• **REQUIREMENTS**: Rename "Page size" to "Canvas size" in the entries, beginning at their first line and stopping after the line that contains "picture [608, 884, 900, 1083]", and give those lines again with nothing else changed.

Raw entries
-*-*-
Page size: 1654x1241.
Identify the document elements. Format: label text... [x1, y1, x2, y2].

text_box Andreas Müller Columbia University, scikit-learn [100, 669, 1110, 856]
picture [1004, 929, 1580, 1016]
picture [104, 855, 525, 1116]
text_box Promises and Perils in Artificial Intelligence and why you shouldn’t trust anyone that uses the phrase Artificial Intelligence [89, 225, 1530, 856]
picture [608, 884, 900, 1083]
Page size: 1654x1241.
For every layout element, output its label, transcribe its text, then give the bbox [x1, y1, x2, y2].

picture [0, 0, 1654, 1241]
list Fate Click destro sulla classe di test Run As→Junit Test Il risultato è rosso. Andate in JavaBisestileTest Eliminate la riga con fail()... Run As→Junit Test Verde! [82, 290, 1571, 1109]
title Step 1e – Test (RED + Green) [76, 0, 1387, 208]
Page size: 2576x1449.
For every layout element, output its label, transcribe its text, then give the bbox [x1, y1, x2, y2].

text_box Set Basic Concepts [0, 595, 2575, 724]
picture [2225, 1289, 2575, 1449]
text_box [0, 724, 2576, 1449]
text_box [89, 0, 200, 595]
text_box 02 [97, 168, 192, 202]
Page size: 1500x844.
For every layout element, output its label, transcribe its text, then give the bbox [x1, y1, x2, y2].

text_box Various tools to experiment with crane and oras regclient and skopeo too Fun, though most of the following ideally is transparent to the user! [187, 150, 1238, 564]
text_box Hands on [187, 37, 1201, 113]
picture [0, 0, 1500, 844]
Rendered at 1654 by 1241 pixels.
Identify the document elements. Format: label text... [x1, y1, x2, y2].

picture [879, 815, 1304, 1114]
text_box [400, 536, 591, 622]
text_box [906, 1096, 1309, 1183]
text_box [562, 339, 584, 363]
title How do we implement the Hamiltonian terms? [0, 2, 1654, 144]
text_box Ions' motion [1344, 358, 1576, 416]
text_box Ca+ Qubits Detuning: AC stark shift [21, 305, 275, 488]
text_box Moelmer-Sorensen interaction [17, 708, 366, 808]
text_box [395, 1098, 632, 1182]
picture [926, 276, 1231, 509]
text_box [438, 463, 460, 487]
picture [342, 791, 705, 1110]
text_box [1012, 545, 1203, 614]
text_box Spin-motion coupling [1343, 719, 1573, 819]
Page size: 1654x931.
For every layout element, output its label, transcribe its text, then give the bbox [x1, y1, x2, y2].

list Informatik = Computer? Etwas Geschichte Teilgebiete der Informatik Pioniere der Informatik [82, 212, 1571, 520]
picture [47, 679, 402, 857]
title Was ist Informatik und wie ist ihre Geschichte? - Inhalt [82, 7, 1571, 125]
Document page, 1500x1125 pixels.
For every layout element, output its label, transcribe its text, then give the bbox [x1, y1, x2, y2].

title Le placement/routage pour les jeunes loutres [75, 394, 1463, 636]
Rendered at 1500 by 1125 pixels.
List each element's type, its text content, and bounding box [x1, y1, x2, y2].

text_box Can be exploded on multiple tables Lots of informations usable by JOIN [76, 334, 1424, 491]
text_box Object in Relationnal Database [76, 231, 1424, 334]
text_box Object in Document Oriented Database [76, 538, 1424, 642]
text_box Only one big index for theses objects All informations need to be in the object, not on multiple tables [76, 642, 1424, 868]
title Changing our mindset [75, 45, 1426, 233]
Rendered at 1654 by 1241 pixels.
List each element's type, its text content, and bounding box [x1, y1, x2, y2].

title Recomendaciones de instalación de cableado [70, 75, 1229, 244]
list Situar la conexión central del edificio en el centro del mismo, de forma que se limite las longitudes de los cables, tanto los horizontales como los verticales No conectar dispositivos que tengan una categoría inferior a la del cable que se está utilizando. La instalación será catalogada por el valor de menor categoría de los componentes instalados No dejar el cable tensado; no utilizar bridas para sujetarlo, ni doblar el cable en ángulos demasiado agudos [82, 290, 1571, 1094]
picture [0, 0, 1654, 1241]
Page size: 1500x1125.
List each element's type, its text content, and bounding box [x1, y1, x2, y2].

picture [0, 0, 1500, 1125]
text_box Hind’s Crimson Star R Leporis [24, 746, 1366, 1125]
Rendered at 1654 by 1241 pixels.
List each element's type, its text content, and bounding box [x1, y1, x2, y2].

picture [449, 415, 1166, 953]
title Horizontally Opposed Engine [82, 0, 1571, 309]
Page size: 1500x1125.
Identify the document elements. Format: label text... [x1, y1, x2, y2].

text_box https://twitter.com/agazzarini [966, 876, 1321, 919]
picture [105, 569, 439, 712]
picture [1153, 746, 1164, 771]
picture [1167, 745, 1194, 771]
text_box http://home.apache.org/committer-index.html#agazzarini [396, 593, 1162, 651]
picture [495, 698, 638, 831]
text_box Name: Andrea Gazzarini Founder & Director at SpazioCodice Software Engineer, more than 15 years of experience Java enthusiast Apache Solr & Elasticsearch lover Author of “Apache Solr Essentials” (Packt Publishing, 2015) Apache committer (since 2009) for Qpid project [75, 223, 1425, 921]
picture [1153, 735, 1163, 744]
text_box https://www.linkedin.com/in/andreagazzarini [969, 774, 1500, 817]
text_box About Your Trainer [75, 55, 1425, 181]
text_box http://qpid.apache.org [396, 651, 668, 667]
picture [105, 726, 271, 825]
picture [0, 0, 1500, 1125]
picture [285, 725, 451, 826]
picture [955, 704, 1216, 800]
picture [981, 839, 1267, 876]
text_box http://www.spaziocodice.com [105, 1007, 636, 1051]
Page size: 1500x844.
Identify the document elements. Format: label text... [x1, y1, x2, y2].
-*-*-
• **SOLUTION**:
Canvas size: 1654x1241.
Identify the document elements. Format: label text... [x1, y1, x2, y2].

text_box Andreas Müller Columbia University, scikit-learn [100, 669, 1110, 856]
picture [1004, 929, 1580, 1016]
picture [104, 855, 525, 1116]
text_box Promises and Perils in Artificial Intelligence and why you shouldn’t trust anyone that uses the phrase Artificial Intelligence [89, 225, 1530, 856]
picture [608, 884, 900, 1083]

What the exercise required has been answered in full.